• [Exercise objective]: If a line below contains the word "array", count it. Please give the total and nothing else.

(Data for the task)

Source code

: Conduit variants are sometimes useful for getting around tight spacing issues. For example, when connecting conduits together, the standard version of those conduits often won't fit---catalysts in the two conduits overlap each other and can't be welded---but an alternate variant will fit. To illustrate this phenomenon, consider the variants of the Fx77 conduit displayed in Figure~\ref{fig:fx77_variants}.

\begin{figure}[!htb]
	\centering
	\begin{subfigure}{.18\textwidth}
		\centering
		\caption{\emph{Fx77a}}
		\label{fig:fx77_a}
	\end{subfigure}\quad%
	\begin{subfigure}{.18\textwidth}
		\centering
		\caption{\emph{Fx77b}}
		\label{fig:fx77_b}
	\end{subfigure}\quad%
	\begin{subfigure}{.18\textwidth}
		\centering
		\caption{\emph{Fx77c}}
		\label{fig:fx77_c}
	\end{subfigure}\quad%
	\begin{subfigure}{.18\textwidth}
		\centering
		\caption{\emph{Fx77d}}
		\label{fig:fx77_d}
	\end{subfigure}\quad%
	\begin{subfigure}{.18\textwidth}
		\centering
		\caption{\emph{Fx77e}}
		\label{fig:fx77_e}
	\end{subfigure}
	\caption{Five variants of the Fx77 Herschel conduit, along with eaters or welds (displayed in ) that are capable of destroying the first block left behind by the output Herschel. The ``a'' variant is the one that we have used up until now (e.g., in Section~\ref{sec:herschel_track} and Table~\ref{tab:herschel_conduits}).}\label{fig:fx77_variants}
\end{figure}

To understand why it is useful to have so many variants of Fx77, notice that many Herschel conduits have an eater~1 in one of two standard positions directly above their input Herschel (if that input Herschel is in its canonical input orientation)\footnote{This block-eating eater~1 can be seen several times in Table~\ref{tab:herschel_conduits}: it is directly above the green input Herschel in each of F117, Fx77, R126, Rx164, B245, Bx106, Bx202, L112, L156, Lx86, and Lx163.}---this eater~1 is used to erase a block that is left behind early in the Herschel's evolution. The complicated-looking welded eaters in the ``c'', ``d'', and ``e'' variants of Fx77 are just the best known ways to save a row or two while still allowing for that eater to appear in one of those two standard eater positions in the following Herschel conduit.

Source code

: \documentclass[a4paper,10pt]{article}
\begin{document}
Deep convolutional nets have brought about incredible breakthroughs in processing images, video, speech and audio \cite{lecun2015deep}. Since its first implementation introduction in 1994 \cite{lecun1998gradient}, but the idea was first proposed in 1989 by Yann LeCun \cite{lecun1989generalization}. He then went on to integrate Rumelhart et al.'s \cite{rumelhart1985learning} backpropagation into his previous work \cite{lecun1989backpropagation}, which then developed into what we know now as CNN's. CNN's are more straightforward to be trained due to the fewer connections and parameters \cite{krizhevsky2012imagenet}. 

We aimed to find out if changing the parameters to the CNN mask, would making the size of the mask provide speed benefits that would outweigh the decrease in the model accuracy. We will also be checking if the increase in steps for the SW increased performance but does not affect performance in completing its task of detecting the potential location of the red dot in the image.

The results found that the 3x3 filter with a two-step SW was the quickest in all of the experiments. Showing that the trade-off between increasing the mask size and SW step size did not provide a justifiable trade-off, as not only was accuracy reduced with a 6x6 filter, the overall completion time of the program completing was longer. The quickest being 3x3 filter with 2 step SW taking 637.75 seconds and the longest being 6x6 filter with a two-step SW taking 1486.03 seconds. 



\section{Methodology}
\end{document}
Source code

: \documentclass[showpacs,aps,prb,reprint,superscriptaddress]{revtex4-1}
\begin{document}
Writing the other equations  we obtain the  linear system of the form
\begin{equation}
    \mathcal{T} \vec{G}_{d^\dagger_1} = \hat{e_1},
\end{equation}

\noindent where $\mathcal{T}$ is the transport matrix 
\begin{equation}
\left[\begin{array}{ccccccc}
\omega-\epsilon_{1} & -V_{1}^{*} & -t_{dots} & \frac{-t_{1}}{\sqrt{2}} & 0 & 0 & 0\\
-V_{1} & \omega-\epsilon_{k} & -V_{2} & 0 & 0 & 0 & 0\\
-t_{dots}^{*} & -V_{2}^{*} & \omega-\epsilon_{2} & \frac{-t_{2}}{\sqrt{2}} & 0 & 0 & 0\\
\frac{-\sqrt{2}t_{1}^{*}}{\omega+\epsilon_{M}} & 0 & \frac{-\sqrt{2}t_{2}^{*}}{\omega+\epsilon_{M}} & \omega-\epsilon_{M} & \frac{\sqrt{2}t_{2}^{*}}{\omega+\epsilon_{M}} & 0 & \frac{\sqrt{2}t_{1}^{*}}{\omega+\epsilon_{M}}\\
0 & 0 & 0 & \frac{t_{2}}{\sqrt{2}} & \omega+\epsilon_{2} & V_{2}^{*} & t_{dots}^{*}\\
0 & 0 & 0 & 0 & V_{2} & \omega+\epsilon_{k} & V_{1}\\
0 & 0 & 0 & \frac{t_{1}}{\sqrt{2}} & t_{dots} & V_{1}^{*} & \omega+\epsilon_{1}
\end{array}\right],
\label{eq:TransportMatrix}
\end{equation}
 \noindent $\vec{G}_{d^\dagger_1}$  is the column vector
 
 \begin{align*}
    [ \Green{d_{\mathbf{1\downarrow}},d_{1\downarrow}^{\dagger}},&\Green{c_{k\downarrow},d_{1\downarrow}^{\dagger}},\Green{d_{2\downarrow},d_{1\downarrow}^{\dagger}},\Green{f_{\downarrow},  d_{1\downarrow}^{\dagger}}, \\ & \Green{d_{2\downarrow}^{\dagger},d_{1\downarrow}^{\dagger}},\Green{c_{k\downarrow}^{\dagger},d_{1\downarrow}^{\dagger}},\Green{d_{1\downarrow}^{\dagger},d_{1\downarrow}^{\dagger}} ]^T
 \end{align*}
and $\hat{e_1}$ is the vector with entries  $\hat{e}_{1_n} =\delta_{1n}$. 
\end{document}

(End Data for the task)

• [Expected output]: 2